[Transcribed page contents]
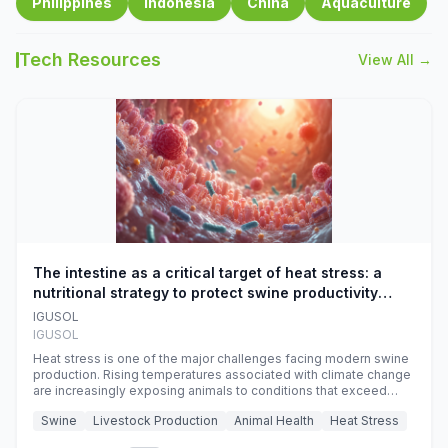
Philippines
Indonesia
China
Aquaculture
Tech Resources
View All →
The intestine as a critical target of heat stress: a
nutritional strategy to protect swine productivity
during summer
IGUSOL
IGUSOL
Heat stress is one of the major challenges facing modern swine
production. Rising temperatures associated with climate change
are increasingly exposing animals to conditions that exceed
their adaptive capacity, negatively affecting growth, feed
Swine
Livestock Production
Animal Health
Heat Stress
efficiency, reproductive performance, and farm profitability.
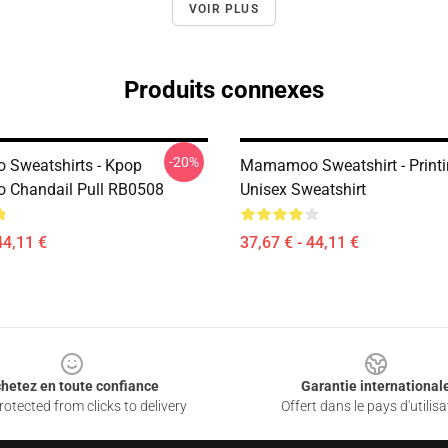
VOIR PLUS
Produits connexes
-20%
Sweatshirts - Kpop
Mamamoo Sweatshirt - Print
Chandail Pull RB0508
Unisex Sweatshirt
44,11 €
37,67 € - 44,11 €
hetez en toute confiance
Garantie international
otected from clicks to delivery
Offert dans le pays d'utilisa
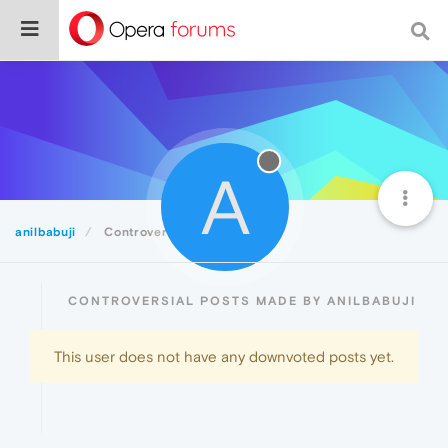
A
anilbabuji
Controversial
CONTROVERSIAL POSTS MADE BY ANILBABUJI
This user does not have any downvoted posts yet.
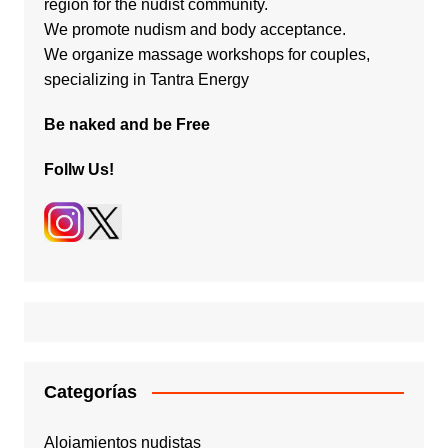
region for the nudist community.
We promote nudism and body acceptance.
We organize massage workshops for couples,
specializing in Tantra Energy
Be naked and be Free
Follw Us!
Categorías
Alojamientos nudistas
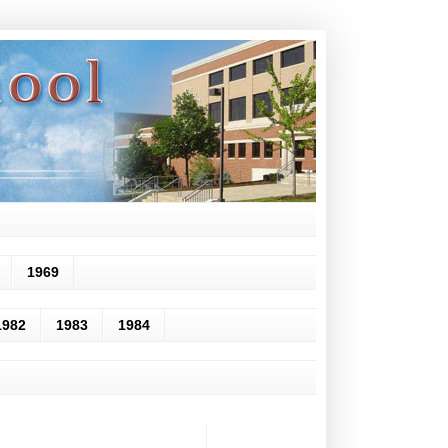
1969
1982
1983
1984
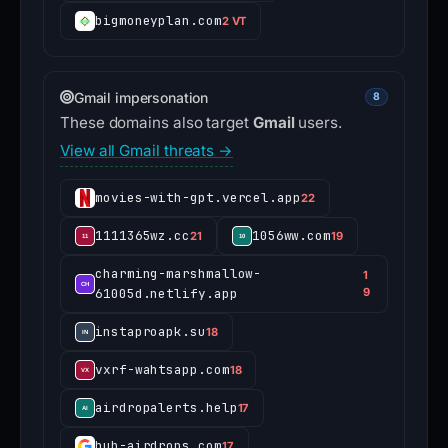
bigmoneyplan.com
2 VT
Gmail impersonation
8
These domains also target
Gmail
users.
View all Gmail threats →
movies-with-gpt.vercel.app
22
1111365wz.cc
1056ww.com
21
19
charming-marshmallow-
1
61005d.netlify.app
9
instaproapk.su
18
vxrf-wahtsapp.com
18
airdropalerts.help
17
hub-airdrops.com
17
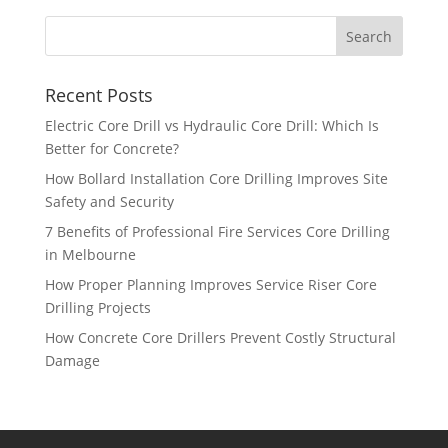
Recent Posts
Electric Core Drill vs Hydraulic Core Drill: Which Is
Better for Concrete?
How Bollard Installation Core Drilling Improves Site
Safety and Security
7 Benefits of Professional Fire Services Core Drilling
in Melbourne
How Proper Planning Improves Service Riser Core
Drilling Projects
How Concrete Core Drillers Prevent Costly Structural
Damage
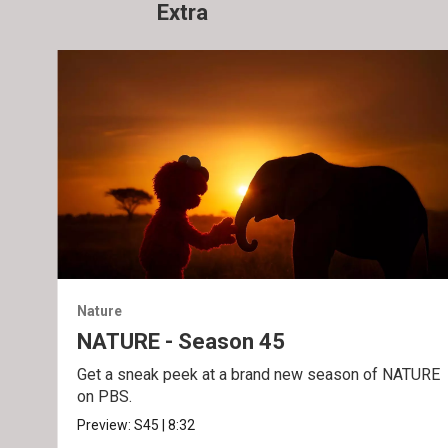
Extra
Nature
NATURE - Season 45
Get a sneak peek at a brand new season of NATURE
on PBS.
Preview:
S45
|
8:32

◆ Task objective
If a line in the data above holds the string "Concrete", report that line.

◆ Exercise answer
Better for Concrete?
How Concrete Core Drillers Prevent Costly Structural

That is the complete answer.